The Nobel Prize Committee has officially announced its recipients for the Nobel Prizes in Chemistry, Physics and Medicine or Physiology.
The Nobel Prizes were established by Swedish inventor Alfred Nobel in 1895, and are recognised as one of the highest accolades in science, literature and peace.
This year, two of the prizes have been split between different recipients, with one recipient for the Nobel Prize in Medicine or Physiology.
Nobel Prize in Physics
The joint recipients of the Nobel Prize in Physics for 2016 are the team of David J, Thouless, F. Duncan M. Haldane and J. Michael Kosterlitz, who were awarded the prize for “theoretical discoveries of topological phase transitions and topological phases of matter.”
Their discoveries reveal a possibility where matter can take on different states.

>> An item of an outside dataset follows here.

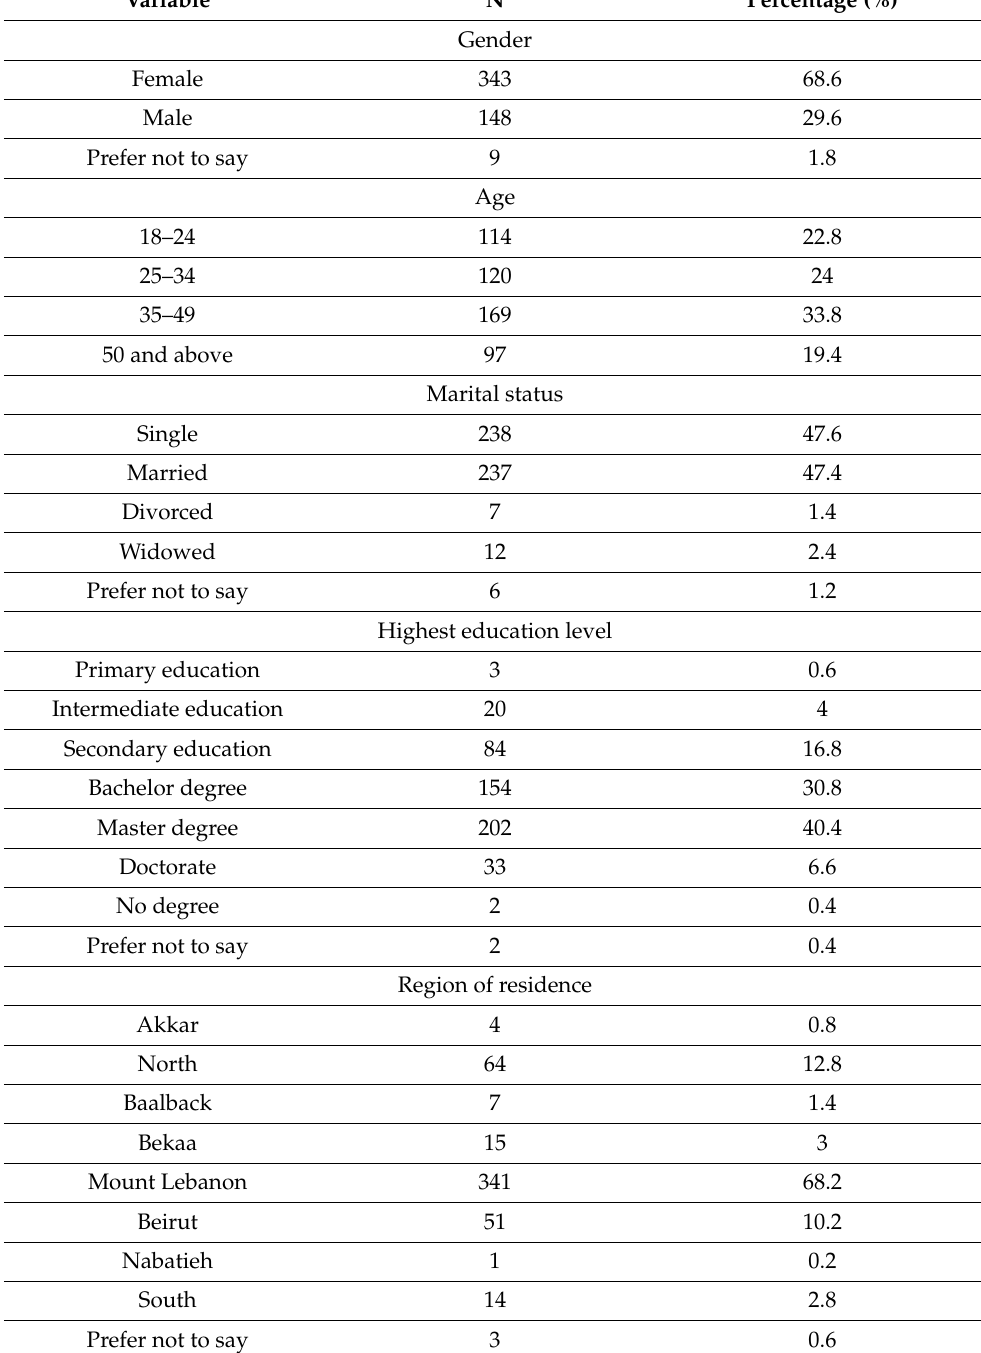
Table 2. Participants’ demographic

Using advanced mathematics, the trio examined weird states of matter such as superfluids, which due to lack of friction means its particles can act as one super particle.
Their work included examples of strange behaviours such as superfluid vortexes that can continue to spin indefinitely without slowing down.
Nobel Prize in Medicine or Physiology
Japan-born scientist Yoshinori Ohsumi is the recipient of the Nobel in Medicine or Physiology, with his illustration of the cellular process autophagy in yeast cells, where cells essentially eat themselves by taking uneeded or damaged material and transport them to a recycling compartment.
Ohsumi discovered how to observe the inner workings of yeast cells and reveal autophagy, and has even gone so ar to identify the genes involved in yeat autophagy. His discoveries have played much importance in understanding how cells recycle their contents, which has helped further understanding surrounding several physiological processes and even to understanding diseases such as cancer.
Nobel Prize in Chemistry
Jean-Pierre Sauvage, Sir J. Fraser Stoddart and Bernard L. Feringa were jointly awarded the Nobel in Chemistry. Their work, investigating the design and synthesis of molecular machines, allowed the trio to develop the worlds smallest machines, thinner than a strand of hair, which are capable of working as lifts, mini motors and artificial muscles.
Their discoveries are likely to be used in the development of new materials, sensors and energy storage systems, and are a result of the ability of the trio to develop these machines by linking molecules into a unit where energy can be added.